JOB ITEM:
Word for word, write out all of the data below.

-*-*-

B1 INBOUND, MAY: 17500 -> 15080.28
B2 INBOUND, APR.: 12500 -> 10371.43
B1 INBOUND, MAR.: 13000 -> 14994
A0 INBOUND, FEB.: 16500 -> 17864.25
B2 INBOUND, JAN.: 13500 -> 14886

-*-*-

EXERCISE RESULT:
B1 INBOUND, MAY: 17500 -> 15080.28
B2 INBOUND, APR.: 12500 -> 10371.43
B1 INBOUND, MAR.: 13000 -> 14994
A0 INBOUND, FEB.: 16500 -> 17864.25
B2 INBOUND, JAN.: 13500 -> 14886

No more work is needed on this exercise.